Covid19, nemico invisibile. Ma né F35 né armi nucleari né missili invisibili sono in grado di proteggerci da un nemico tanto insidioso. Che ci sta mettendo a terra. Bombardamento a tappeto è la sua strategia. E noi, armati fino ai denti, al punto che basterebbe una distrazione o un errore, anche non voluto, di un Putin o un Tramp o un Xi o un Kim qualunque per distruggere il pianeta, dove siamo? Noi, intelligenti, creativi, autoeletti signori e padroni della terra e del cielo, ci ritroviamo schiacciati e perdenti di fronte a un virus. Colti di sorpresa. Indifesi. Impotenti. Un microscopico individuo – neanche individuo in realtà, visto che non è neppure capace di vita autonoma – che rischia di avere il sopravvento sulla nostra specie. Homo sapiens. Ma anche tanto... stupidus. Ammettiamolo.
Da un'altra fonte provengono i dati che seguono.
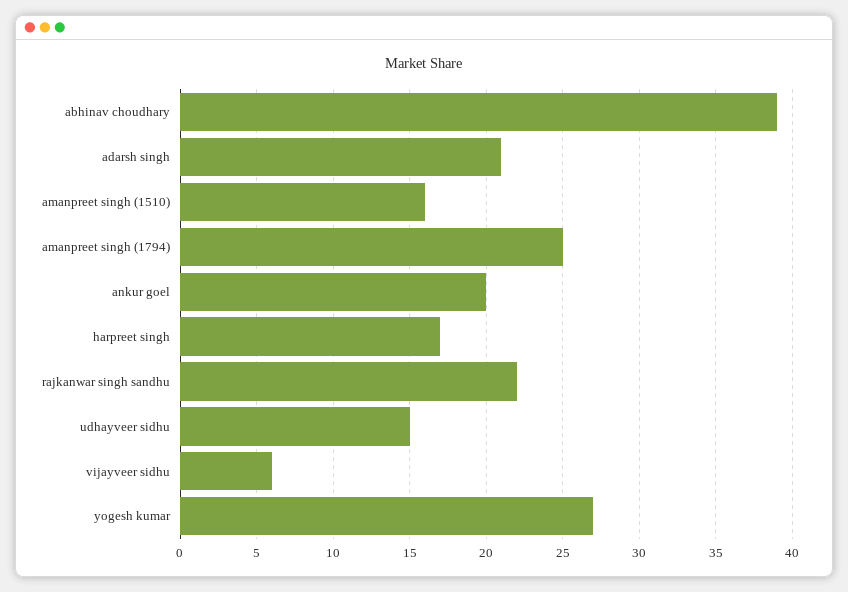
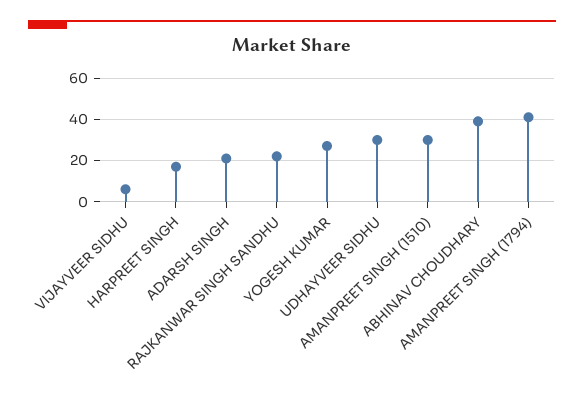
amanpreet singh (1510): 16 -> 30
amanpreet singh (1794): 25 -> 40
ankur goel: 20 -> none
udhayveer sidhu: 15 -> 30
Mentre sto scrivendo questi pensieri mi arriva un messaggio. Contiene la preghiera che Francesco propone ai cristiani per il mese di maggio. Vi trovo: «Maria, tocca le coscienze perché le ingenti somme usate per accrescere e perfezionare gli armamenti siano invece destinate a promuovere adeguati studi per prevenire simili catastrofi in futuro». Mi piace. Anche se so, purtroppo, che lei, per quanto attenta e vicina, può farci ben poco se non decidiamo noi di guardare con mente e cuore aperti al nostro pianeta e all’umanità di cui siamo parte.

 

Finché giocheremo a chi ce l’ha più grosso l’arsenale, atomico e missilistico, il mio timore è che neanche Covid19 la spunta sulla nostra stupidità.
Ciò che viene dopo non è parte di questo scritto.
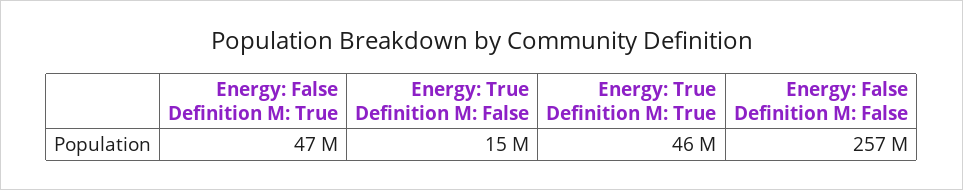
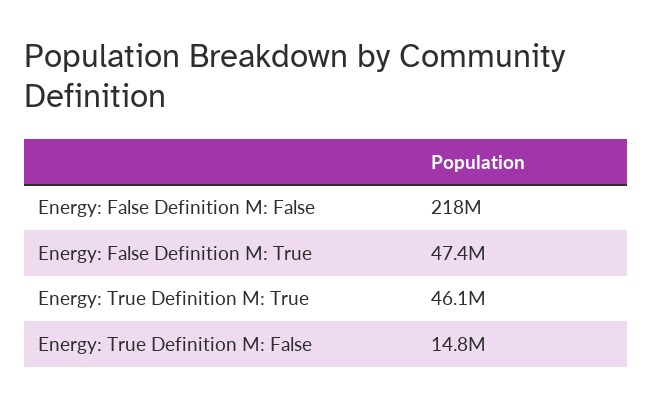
Energy: False Definition M: False: 257000000 -> 218000000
Facciamo una cosa adesso. Immaginiamoci dentro una stazione spaziale. Guardiamo la terra. Tutti chiusi in casa. Terrorizzati. Assediati. Tremanti di paura. Più ancora, di panico. Incapaci di uscire, d’incontrarci. Ognuno può essere per l’altro causa d’infezione. L’untore di turno. Guardiamo, sempre dall’alto, questi microscopici esseri – siamo noi – che evitano d’incontrarsi, si guardano con sospetto, non si possono neppure toccare l’un l’altro: il virus ne approfitterebbe. I genitori non possono abbracciare i figli né i figli i genitori. I nonni lontani dai nipoti e i bambini dai nonni. Gli umani chiusi in casa. Aerei in fila, parcheggiati negli aeroporti. Automobili ferme. Ma... ma la corsa agli armamenti continua. I fondi per la ricerca e la costruzione di armi sempre più potenti e micidiali hanno cifre da capogiro. Sempre da dentro questa stazione spaziale, non vi verrebbe uno sguardo di commiserazione verso questa specie che abita tutto il pianeta e tante delle sue energie le investe per costruire strumenti di morte e di distruzione?

Scendiamo ora dalla stazione. Quegli esseri microscopici, rintanati in casa, assediati da un nemico invisibile contro il quale non hanno difese perché non le hanno cercate siamo noi. Homo sapiens.

 

Pensavo fosse un’idea geniale suggerire al governo una task force con generali e colonnelli... Ma forse, invece, dovremmo dire: meno generali, con tutto il loro armamentario, e più scienziati. Studiosi e ricercatori. O no?